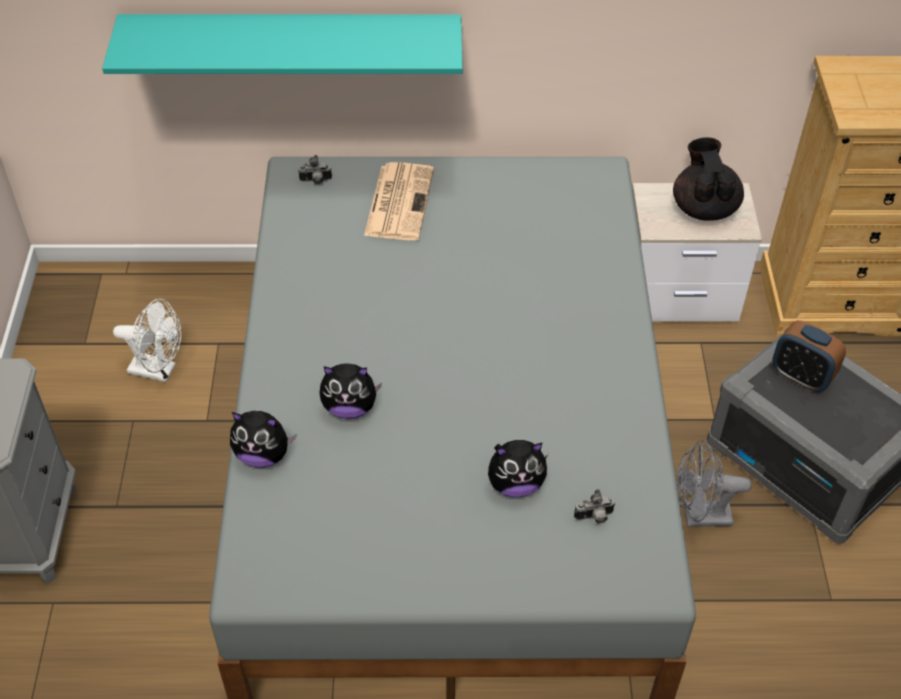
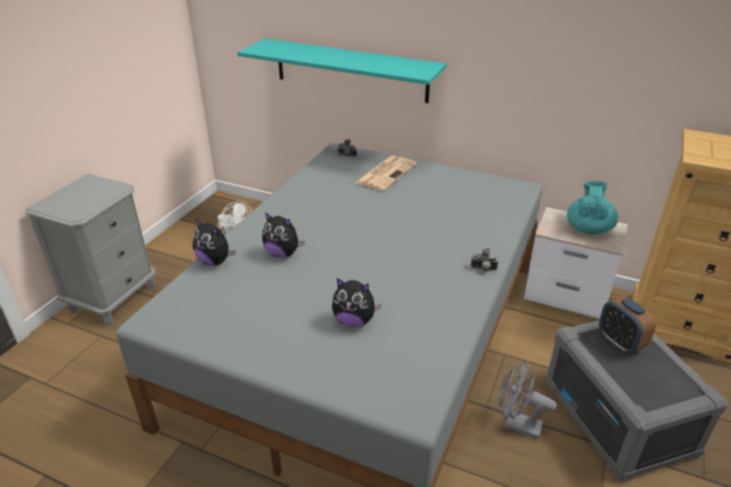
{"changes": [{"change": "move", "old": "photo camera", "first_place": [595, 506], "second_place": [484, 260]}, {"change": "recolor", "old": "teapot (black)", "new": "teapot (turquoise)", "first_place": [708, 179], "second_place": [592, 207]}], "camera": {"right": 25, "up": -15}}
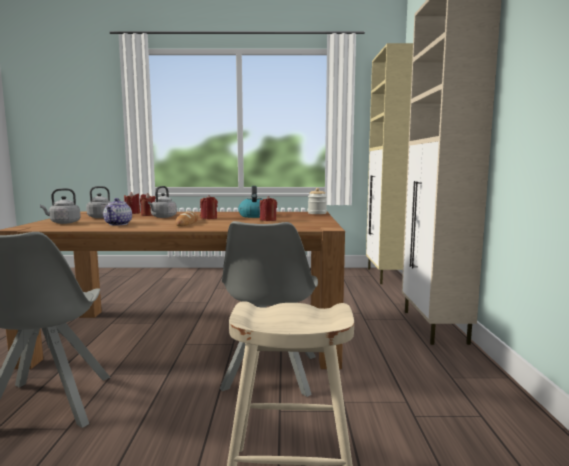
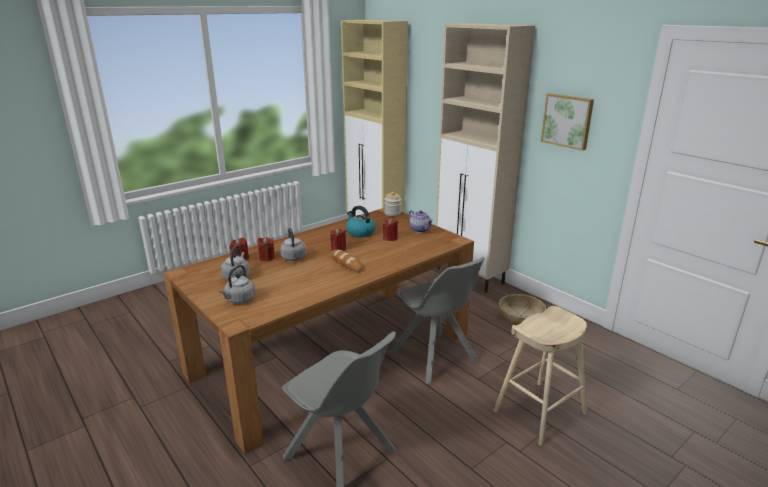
{"changes": [{"change": "move", "old": "teapot", "first_place": [117, 212], "second_place": [420, 221]}, {"change": "insert", "new": "basket", "second_place": [522, 309]}, {"change": "insert", "new": "picture", "second_place": [567, 122]}], "camera": {"right": -40, "up": 15}}
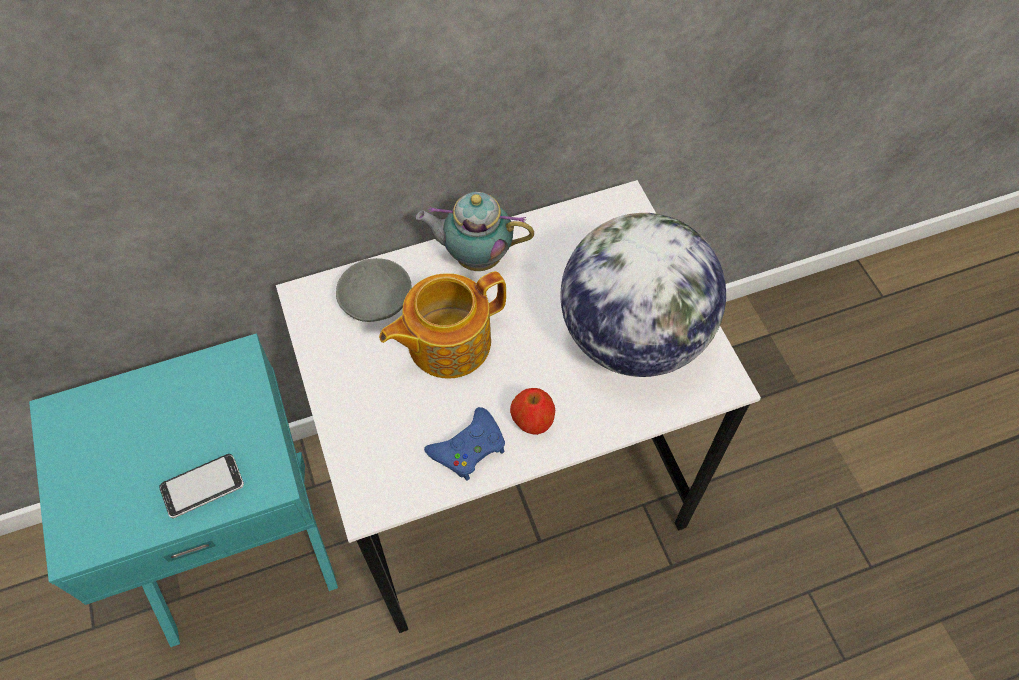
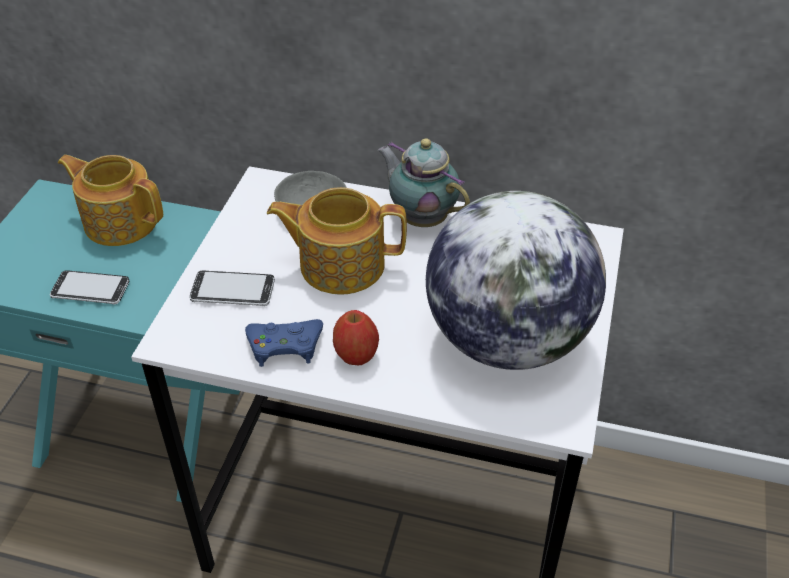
{"changes": [{"change": "insert", "new": "teapot", "second_place": [110, 200]}, {"change": "insert", "new": "phone", "second_place": [232, 288]}], "camera": {"right": 35, "up": -15}}
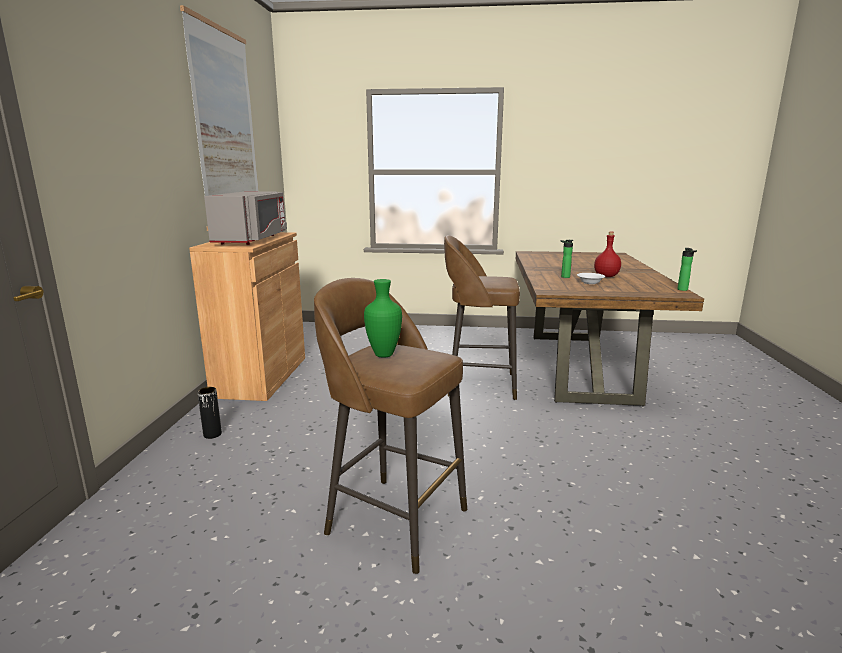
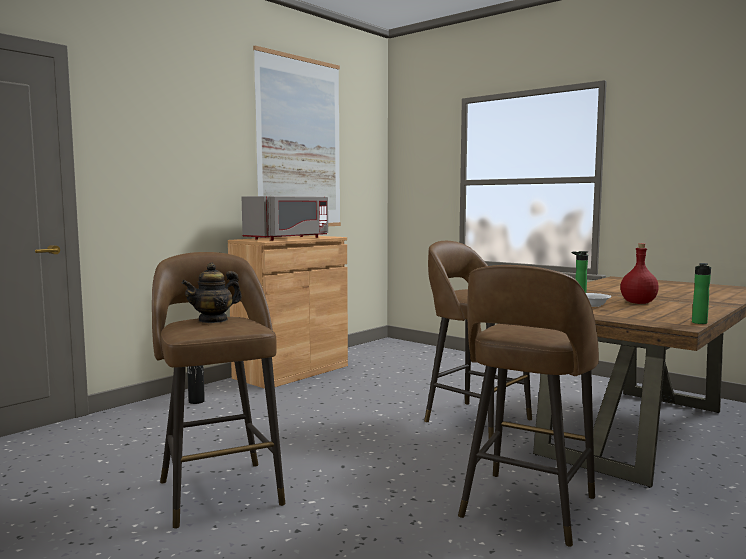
{"changes": [{"change": "replace", "old": "vase (green)", "new": "teapot", "first_place": [383, 318], "second_place": [212, 293]}, {"change": "insert", "new": "stool (brown)", "second_place": [528, 406]}], "camera": {"right": 35, "up": -10}}
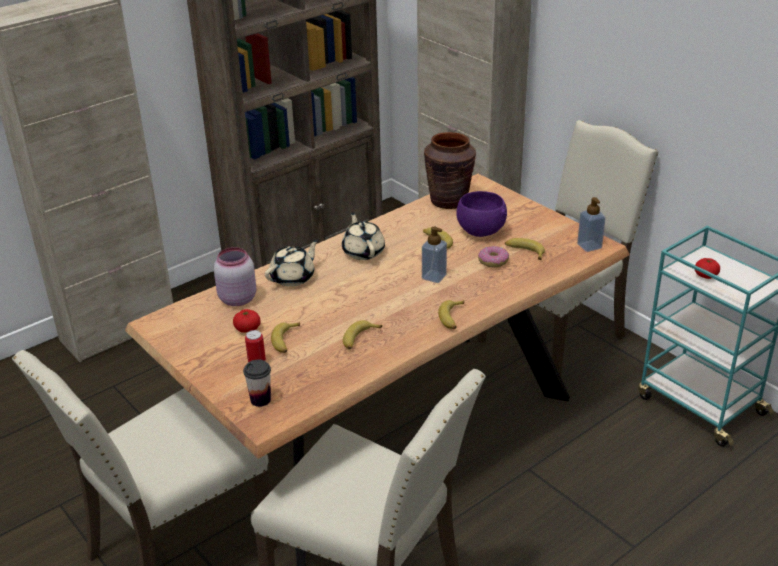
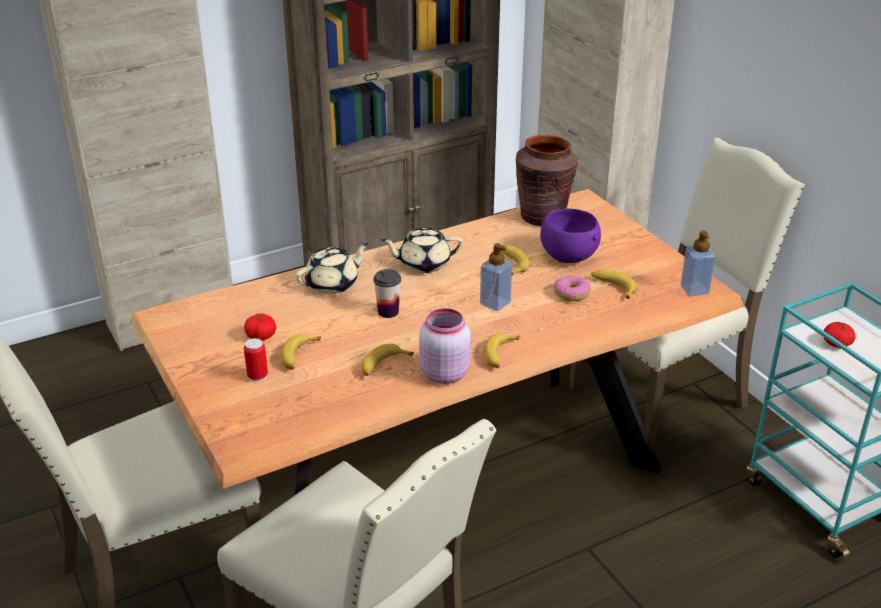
{"changes": [{"change": "move", "old": "jar (pink)", "first_place": [235, 276], "second_place": [445, 346]}, {"change": "move", "old": "cup", "first_place": [257, 383], "second_place": [387, 293]}, {"change": "rotate", "old": "teapot (beige)", "first_place": [363, 236], "second_place": [422, 250], "degrees": -90}], "camera": {"right": 10, "up": 0}}
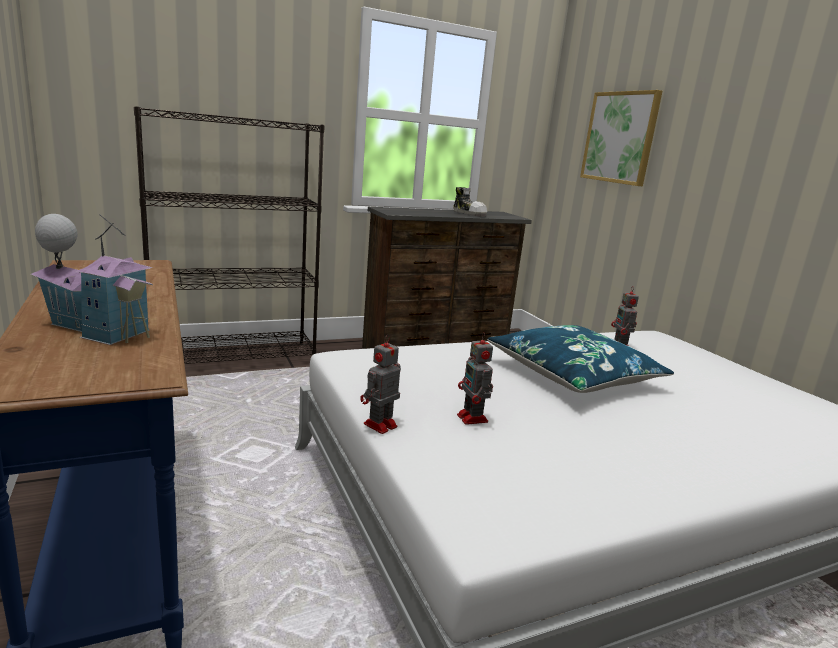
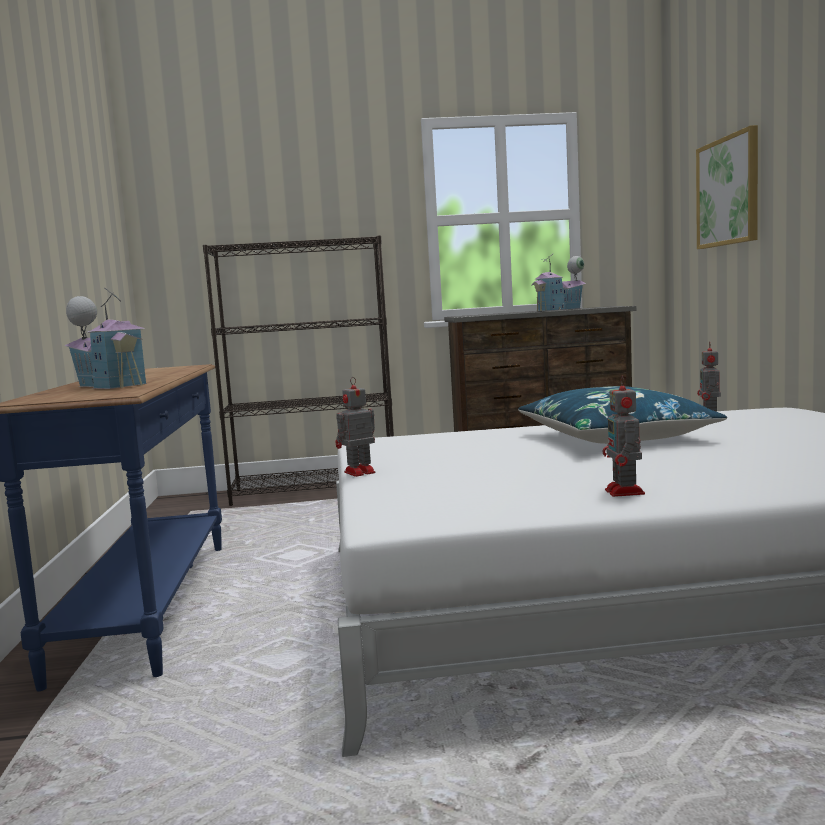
{"changes": [{"change": "replace", "old": "shoe", "new": "toy house", "first_place": [470, 202], "second_place": [558, 282]}, {"change": "move", "old": "toy robot", "first_place": [475, 378], "second_place": [624, 436]}], "camera": {"right": 20, "up": -10}}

==================================================

WHAT TO PRODUCE: Work out how many lines of the data above hold the word "replace", and write only the count.

TASK SOLUTION: 2